和歌山つくし会は、昭和31年、現在の和歌山乳児院の前身である和歌山市立乳児院の運営を委託された初代理事長 谷本千鶴の想いから開設された法人です。現在は、乳児院のほか、医療型障害児入所施設や認定こども園等、5つの施設を運営するとともに、その時々の福祉ニーズに合った様々な事業を展開しています。

和歌山つくし会の事業には次の3つの柱があります。

  1. 「和歌山乳児院」を中心とする社会的養護を必要とする子どもたちの支援
  2. 医療型障害児入所施設「つくし医療・福祉センター」を中心とする重症心身障害児・者などの支援
  3. 認定こども園「広瀬幼保園」「つくし幼保園」、認可型事業所内保育所「つくしの里こども園」を中心とする子育て支援
和歌山つくし会ではこれらの施設を利用する子どもたちや保護者の皆様に対して、医師、看護師、介護福祉士、保育士、訓練士、保育教諭等全ての職員の創意と協働の取り組みの中で、支援を重ねてまいりました。
法人開設から50年以上が経過した現在、人々の生活様式の変化、施設基準の見直しや新たな福祉ニーズの創設により、見直しを余儀なくされた建物の建て替えや改築が一段落し、少子化や核家族化による新たな課題が見えてきました。

社会的養護に関して言えば、まずは実親支援に重点を置き、地域の子育支援(特定妊婦の支援や育児相談、病後児保育、ショートステイやレスパイト)の充実を図り、どうしても実親のもとで育てられない場合は、特別養子縁組里親や養育里親に委託し、子どもたちの心のケアと里親の育児支援に力を注ぐことが求められています。
施設養育は家庭養育を支える縁の下の力持ちのように、要保護児童と保護者が頼る最後の砦として、その存在意義が再認識されています。
障害児・者支援は在宅から入院、乳幼児から高齢者まで、多岐にわたり幅広い支援が求められています。今後、重度化や重症化が進み、社会の中で疎外感を持たず普通の生活が営める支援体制作りが急務です。また、近年ますます増加傾向にある発達障害児に対するライフサイクルに合った支援の充実も望まれます。
共働き家庭の増加と共に、その必要が高まってきている認定子ども園や事業所内保育所についても、幼児教育の無償化により一層の充実が望まれます。選ばれる施設になる為には日々の保育・教育のみならず、子どもたちの可能性を引き出す未来を見据えた、質の高い保育・教育を実践することが必要です。
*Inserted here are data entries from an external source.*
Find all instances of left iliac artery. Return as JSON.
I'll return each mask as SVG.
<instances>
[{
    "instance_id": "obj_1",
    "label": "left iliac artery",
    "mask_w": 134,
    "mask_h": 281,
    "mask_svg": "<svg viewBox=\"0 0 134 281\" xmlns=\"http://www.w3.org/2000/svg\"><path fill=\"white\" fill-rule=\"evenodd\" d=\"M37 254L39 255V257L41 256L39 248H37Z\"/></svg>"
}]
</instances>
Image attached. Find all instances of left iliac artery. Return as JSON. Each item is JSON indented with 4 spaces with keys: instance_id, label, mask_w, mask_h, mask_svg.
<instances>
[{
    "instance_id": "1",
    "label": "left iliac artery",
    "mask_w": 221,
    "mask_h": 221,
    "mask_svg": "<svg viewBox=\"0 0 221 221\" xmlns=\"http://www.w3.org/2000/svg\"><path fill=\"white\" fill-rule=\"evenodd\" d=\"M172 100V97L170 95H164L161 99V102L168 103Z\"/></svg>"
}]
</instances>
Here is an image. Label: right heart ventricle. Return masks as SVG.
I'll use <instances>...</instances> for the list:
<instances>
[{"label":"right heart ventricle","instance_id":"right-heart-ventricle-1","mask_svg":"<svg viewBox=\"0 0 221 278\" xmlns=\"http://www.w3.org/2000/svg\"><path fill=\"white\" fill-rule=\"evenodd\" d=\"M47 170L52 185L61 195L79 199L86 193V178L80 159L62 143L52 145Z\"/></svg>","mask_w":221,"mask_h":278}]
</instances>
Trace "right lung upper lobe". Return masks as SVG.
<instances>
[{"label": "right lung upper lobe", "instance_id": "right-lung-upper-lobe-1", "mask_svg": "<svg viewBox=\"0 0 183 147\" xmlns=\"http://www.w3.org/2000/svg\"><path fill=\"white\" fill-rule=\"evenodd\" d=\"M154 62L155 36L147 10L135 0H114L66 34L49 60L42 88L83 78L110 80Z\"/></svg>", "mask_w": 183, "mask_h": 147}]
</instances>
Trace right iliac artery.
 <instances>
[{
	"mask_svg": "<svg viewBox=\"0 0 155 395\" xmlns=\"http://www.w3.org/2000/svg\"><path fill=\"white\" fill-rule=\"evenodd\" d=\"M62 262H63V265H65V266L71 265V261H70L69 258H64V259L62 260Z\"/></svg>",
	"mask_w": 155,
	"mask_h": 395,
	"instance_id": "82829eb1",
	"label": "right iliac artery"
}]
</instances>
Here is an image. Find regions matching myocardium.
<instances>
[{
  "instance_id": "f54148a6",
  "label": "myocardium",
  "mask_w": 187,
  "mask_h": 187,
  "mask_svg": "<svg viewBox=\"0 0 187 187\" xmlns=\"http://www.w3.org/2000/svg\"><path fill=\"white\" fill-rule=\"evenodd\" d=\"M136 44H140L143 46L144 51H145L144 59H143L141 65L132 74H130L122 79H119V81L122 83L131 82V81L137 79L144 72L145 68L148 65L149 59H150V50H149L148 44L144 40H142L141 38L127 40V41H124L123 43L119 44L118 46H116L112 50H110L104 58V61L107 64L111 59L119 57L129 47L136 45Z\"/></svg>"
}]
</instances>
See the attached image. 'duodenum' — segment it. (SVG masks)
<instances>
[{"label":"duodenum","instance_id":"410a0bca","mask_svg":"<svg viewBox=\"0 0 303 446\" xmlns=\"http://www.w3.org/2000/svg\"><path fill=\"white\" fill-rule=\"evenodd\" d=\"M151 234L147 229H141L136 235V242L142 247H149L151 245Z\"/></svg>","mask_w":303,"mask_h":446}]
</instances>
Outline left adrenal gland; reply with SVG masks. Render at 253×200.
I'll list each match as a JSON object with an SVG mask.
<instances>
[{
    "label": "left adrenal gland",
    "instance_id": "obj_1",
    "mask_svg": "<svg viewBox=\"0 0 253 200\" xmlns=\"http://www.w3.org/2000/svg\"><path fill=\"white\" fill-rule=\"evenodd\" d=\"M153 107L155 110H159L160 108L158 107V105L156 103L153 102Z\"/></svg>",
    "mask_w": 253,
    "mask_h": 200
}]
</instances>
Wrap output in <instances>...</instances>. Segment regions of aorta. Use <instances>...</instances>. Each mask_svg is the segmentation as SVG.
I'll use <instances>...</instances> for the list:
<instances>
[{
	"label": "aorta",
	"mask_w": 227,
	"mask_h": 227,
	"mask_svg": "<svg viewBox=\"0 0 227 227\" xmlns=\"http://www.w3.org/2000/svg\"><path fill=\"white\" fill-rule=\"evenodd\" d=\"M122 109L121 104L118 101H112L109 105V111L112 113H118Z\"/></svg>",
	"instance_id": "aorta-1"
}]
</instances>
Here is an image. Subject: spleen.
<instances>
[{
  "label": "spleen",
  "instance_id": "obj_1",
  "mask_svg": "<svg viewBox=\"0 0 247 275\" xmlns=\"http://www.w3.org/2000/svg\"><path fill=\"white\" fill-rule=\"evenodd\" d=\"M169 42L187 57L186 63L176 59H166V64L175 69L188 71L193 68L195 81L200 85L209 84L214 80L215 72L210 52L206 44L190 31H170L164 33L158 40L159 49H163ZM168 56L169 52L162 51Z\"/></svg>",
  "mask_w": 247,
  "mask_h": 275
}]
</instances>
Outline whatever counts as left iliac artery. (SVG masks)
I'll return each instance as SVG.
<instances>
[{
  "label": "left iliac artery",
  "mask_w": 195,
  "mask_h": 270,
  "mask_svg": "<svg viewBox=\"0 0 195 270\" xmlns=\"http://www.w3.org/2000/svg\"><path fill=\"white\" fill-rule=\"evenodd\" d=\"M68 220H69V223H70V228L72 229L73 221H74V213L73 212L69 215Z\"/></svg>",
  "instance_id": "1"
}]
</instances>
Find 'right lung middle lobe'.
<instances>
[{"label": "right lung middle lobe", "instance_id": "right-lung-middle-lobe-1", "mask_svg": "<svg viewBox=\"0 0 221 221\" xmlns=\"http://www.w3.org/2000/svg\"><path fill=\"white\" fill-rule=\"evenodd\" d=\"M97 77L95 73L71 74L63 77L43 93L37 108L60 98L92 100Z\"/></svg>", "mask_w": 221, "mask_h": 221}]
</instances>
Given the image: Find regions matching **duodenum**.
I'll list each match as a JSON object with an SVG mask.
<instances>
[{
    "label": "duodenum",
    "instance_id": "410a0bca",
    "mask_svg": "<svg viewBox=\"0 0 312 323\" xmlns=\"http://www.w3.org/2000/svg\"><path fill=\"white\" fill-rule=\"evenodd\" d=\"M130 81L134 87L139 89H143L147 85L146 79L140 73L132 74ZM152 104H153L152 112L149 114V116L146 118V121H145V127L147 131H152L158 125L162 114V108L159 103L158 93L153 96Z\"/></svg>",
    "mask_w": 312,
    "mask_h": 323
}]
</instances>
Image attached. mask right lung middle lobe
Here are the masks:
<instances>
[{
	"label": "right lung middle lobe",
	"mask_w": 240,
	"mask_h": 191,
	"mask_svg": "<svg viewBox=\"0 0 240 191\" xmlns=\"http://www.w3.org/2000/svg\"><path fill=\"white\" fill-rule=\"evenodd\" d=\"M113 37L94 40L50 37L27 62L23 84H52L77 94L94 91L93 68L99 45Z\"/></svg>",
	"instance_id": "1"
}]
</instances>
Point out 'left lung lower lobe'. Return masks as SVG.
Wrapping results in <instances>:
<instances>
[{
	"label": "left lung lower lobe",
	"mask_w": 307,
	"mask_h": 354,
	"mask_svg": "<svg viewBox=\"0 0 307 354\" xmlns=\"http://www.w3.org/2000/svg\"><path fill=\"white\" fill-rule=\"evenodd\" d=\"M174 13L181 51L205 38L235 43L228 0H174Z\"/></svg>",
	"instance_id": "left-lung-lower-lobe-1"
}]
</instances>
和歌山つくし会ではこれらの課題に対して、創始者である谷本千鶴の「世の子どもたちの幸せのためにもっと身をつくしたい」という想いを利用者支援の柱とし、役職員が一丸となって障がいのあるなしにかかわらず、一人ひとりが大切にされ、命が輝く社会の実現に向けて事業を進めてまいります。今後とも皆様のご理解・ご協力を賜りますことをお願い申し上げます。